-- Task brief --
Put the lines below, from the line with "genus: Phyllostachys" to the line with "class: Polypodiopsida", both included, into a Markdown table with the columns Row and Line, skipping any blank lines.

-- Data listing --
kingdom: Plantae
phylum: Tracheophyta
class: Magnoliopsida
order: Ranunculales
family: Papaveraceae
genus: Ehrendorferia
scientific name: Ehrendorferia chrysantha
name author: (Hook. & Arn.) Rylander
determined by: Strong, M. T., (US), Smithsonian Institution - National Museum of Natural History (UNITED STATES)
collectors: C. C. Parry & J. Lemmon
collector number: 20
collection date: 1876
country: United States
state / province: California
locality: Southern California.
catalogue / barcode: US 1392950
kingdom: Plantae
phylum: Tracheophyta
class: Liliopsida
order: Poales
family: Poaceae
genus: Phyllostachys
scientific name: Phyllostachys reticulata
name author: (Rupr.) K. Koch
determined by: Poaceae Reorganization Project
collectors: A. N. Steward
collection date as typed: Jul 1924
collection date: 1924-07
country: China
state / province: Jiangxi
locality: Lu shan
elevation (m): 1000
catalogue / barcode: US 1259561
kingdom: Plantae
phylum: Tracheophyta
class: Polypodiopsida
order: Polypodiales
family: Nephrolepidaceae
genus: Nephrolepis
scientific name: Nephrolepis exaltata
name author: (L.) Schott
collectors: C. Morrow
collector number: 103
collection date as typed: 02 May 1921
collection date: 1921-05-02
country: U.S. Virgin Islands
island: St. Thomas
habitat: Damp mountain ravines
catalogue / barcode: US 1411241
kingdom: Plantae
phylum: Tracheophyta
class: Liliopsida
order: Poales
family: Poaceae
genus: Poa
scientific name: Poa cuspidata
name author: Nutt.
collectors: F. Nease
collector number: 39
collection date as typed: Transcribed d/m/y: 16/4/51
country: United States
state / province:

-- Reply --
| Row | Line |
|---|---|
| 1 | genus: Phyllostachys |
| 2 | scientific name: Phyllostachys reticulata |
| 3 | name author: (Rupr.) K. Koch |
| 4 | determined by: Poaceae Reorganization Project |
| 5 | collectors: A. N. Steward |
| 6 | collection date as typed: Jul 1924 |
| 7 | collection date: 1924-07 |
| 8 | country: China |
| 9 | state / province: Jiangxi |
| 10 | locality: Lu shan |
| 11 | elevation (m): 1000 |
| 12 | catalogue / barcode: US 1259561 |
| 13 | kingdom: Plantae |
| 14 | phylum: Tracheophyta |
| 15 | class: Polypodiopsida |